**Task to complete**. Reproduce each of the rows below word for word.

**Input**.
START

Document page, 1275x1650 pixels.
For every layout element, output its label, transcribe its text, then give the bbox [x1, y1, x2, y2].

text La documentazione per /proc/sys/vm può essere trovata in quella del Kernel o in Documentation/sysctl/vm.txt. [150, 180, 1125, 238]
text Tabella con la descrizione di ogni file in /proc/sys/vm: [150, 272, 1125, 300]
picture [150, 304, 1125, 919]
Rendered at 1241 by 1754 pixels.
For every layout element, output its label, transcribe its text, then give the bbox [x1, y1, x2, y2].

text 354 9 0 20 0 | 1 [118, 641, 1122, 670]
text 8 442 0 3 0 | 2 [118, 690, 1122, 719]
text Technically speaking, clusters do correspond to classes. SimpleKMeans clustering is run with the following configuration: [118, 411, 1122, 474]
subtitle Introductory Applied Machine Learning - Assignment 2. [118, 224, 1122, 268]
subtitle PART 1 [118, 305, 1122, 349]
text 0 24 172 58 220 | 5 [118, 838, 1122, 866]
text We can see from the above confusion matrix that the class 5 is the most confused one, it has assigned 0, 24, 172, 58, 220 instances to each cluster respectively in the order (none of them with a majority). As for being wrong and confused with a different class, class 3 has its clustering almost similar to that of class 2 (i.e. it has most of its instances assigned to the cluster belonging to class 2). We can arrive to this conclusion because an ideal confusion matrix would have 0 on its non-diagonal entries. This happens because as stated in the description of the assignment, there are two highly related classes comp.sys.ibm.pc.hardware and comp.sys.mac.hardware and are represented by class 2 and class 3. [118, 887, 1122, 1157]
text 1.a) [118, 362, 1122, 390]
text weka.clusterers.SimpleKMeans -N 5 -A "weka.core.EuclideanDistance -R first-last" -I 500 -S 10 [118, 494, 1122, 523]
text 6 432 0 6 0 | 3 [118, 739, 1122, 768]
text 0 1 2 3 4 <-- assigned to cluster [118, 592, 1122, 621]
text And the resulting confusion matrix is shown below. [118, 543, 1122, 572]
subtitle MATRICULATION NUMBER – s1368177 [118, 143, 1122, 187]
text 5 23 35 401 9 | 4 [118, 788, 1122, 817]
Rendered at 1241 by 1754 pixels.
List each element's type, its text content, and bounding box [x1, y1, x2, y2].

END

**Response**.
Document page, 1275x1650 pixels.
For every layout element, output its label, transcribe its text, then give the bbox [x1, y1, x2, y2].

text La documentazione per /proc/sys/vm può essere trovata in quella del Kernel o in Documentation/sysctl/vm.txt. [150, 180, 1125, 238]
text Tabella con la descrizione di ogni file in /proc/sys/vm: [150, 272, 1125, 300]
picture [150, 304, 1125, 919]
Rendered at 1241 by 1754 pixels.
For every layout element, output its label, transcribe its text, then give the bbox [x1, y1, x2, y2].

text 354 9 0 20 0 | 1 [118, 641, 1122, 670]
text 8 442 0 3 0 | 2 [118, 690, 1122, 719]
text Technically speaking, clusters do correspond to classes. SimpleKMeans clustering is run with the following configuration: [118, 411, 1122, 474]
subtitle Introductory Applied Machine Learning - Assignment 2. [118, 224, 1122, 268]
subtitle PART 1 [118, 305, 1122, 349]
text 0 24 172 58 220 | 5 [118, 838, 1122, 866]
text We can see from the above confusion matrix that the class 5 is the most confused one, it has assigned 0, 24, 172, 58, 220 instances to each cluster respectively in the order (none of them with a majority). As for being wrong and confused with a different class, class 3 has its clustering almost similar to that of class 2 (i.e. it has most of its instances assigned to the cluster belonging to class 2). We can arrive to this conclusion because an ideal confusion matrix would have 0 on its non-diagonal entries. This happens because as stated in the description of the assignment, there are two highly related classes comp.sys.ibm.pc.hardware and comp.sys.mac.hardware and are represented by class 2 and class 3. [118, 887, 1122, 1157]
text 1.a) [118, 362, 1122, 390]
text weka.clusterers.SimpleKMeans -N 5 -A "weka.core.EuclideanDistance -R first-last" -I 500 -S 10 [118, 494, 1122, 523]
text 6 432 0 6 0 | 3 [118, 739, 1122, 768]
text 0 1 2 3 4 <-- assigned to cluster [118, 592, 1122, 621]
text And the resulting confusion matrix is shown below. [118, 543, 1122, 572]
subtitle MATRICULATION NUMBER – s1368177 [118, 143, 1122, 187]
text 5 23 35 401 9 | 4 [118, 788, 1122, 817]
Rendered at 1241 by 1754 pixels.
List each element's type, its text content, and bounding box [x1, y1, x2, y2].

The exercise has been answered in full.